Get out of your bed! Stop waiting in your head. LOL  ::lol::

----------


## isthisit

> Hmm check your ears, because I don't think it had to do with the attempt, unless it was a dream.
> 
> Remember there are two sides PHYSICAL - NONPHYSICAL
> 
> When you feel INTENSE strange sensations your probably already dreaming.
> Get out of your bed! Stop waiting in your head. LOL



Oh! When I get the insense sensations I kind of don't move in case I wake up! 

And.. my ears are pretty fine day to day. I'm slightly hard of hearing but this is due to ear damage from loud noise, and not a problem with my ears. I never have ear problems like popping in usual daytime.

----------


## Iapetos

> Oh! When I get the insense sensations I kind of don't move in case I wake up! 
> 
> And.. my ears are pretty fine day to day. I'm slightly hard of hearing but this is due to ear damage from loud noise, and not a problem with my ears.
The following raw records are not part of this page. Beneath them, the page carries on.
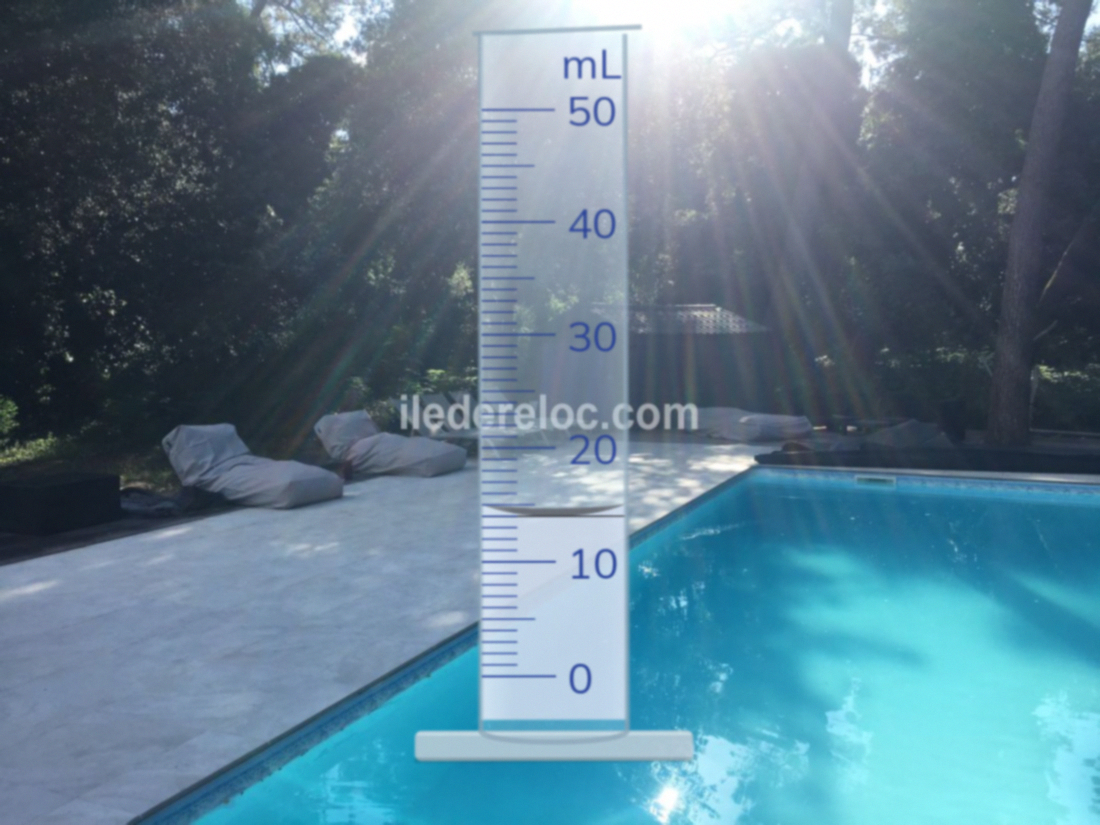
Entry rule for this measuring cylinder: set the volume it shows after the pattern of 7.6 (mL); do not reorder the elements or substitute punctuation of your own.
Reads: 14 (mL)
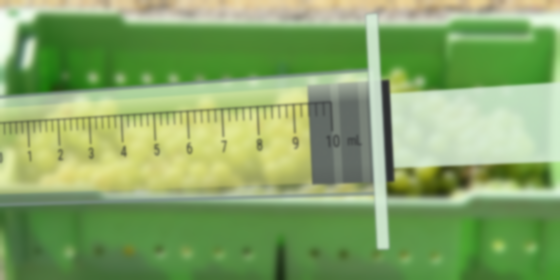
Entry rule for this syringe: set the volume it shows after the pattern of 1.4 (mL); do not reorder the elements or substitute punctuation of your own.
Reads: 9.4 (mL)
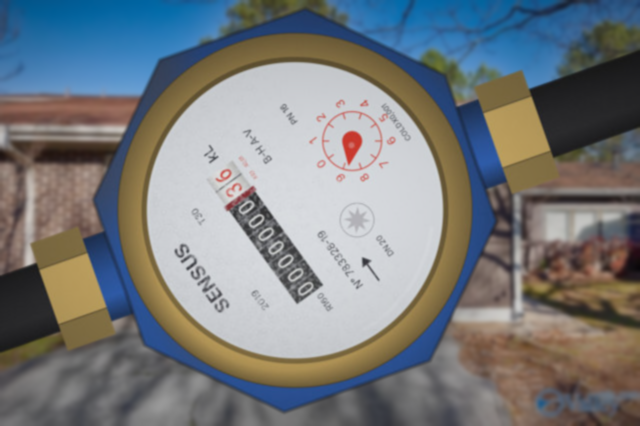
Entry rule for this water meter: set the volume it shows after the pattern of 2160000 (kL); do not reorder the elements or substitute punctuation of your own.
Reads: 0.368 (kL)
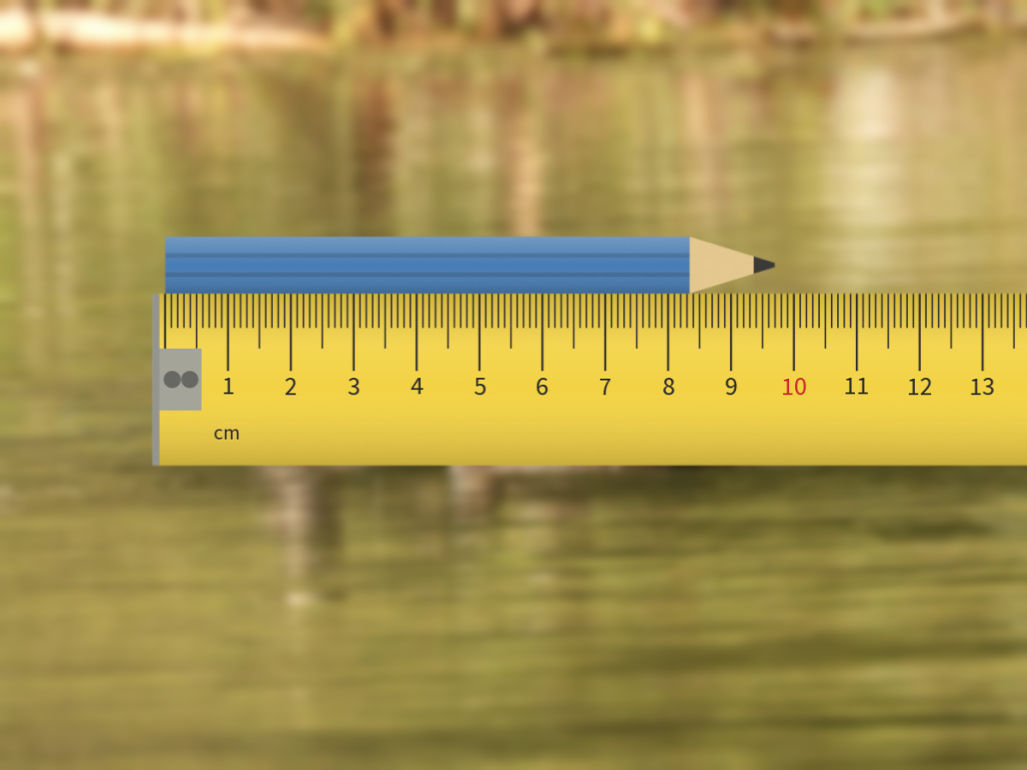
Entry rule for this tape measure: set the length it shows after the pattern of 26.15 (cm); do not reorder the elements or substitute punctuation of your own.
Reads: 9.7 (cm)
I never have ear problems like popping in usual daytime.



Yeah I know what you mean, I used to think the same. Not move to prevent myself from waking up but you know what? It's better to risk it!
You got to risk it to get the biscuit  ::D:

----------


## Robot_Butler

Your innear ear vibrates when you enter REM.  It is similar to how your eyes twitch around.  It is common to hear rushing sounds, humming, loud pops or bangs, metallic grating noises... all sorts of stuff.  Don't worry.  You can't hurt yourself by falling asleep.

----------


## kizedek

Hey Isthisit,

I experienced the exact same thing you did! 
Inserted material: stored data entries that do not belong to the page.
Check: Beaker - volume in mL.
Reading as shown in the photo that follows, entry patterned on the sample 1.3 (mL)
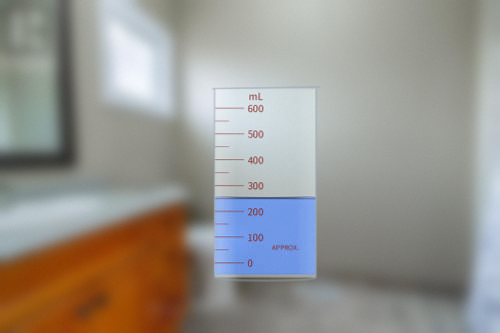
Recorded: 250 (mL)
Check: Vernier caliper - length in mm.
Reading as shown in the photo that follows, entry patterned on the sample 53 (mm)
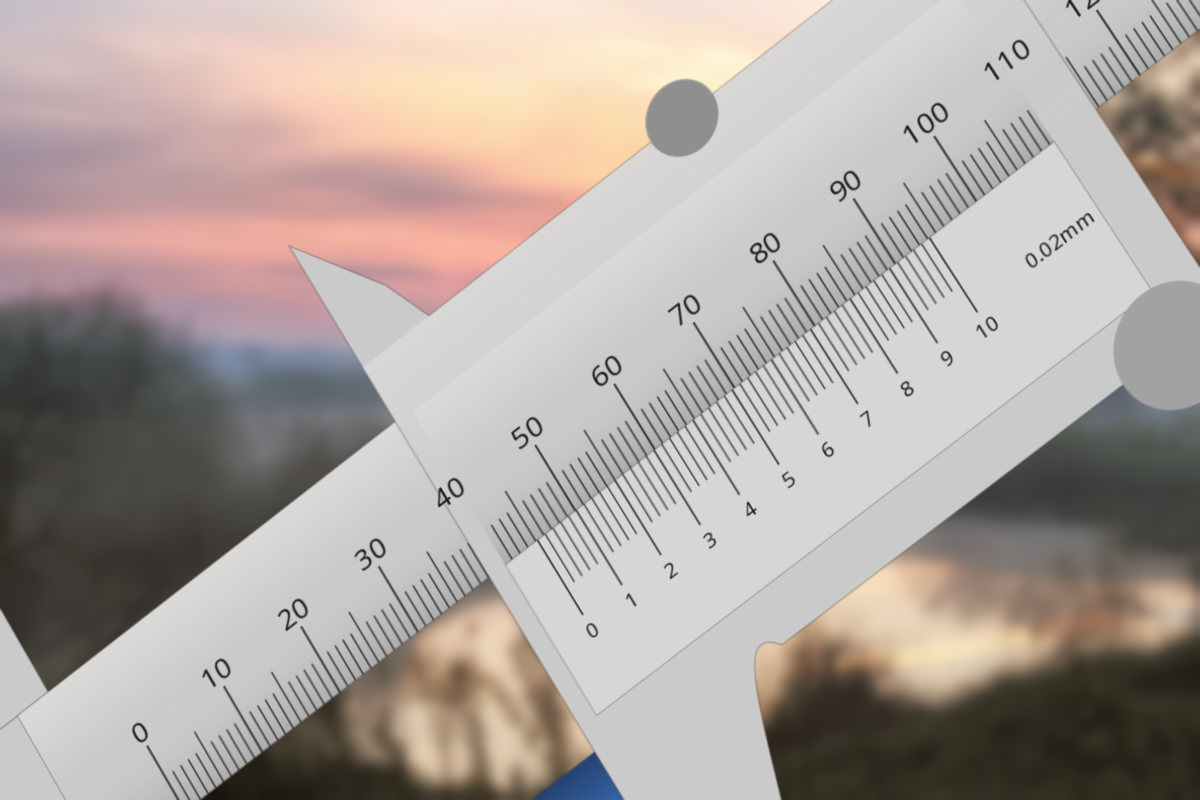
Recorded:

I have not had a lucid dream yet, but...

My first WILD attempt (2 nights ago) I lost consciousness for few seconds (it felt like), then all of a sudden it came back. I could only see blackness but there was this *almighty* vibrating (and oddly very warm??) sound. The vibrating sound was accompanied by a very loud and very confident voice "dictating" something too me (I was too excited to remember what he was saying). I realized I was lucid dreaming, or at least about to start lucid dreaming, and then suddenly woke up (big adrenaline rush!).

My second attempt (last night) I lost consciousness but then gained it back a little quicker than the previous night. I know it was quicker because the popping increases in frequency the deeper you go, and decreases as you wake up. This time the vibrating noise was slower, slow enough to clearly hear each "pop" that made up the vibrating. At first I could hear it increasing in frequency almost like it had momentum. 
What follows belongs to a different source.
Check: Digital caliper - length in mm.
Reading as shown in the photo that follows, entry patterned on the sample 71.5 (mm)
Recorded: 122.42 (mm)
The excitement again was too much and I started to wake up, but as I did, the popping slowed right down to clearly distinct pops until finally it stopped and I woke up.

The pops were very loud and clear. It almost didn't seem like it was coming from my ears.

Anyway, just thought it was cool to see someone else had the exact same experience I did (because I thought it was quite strange at the time).

----------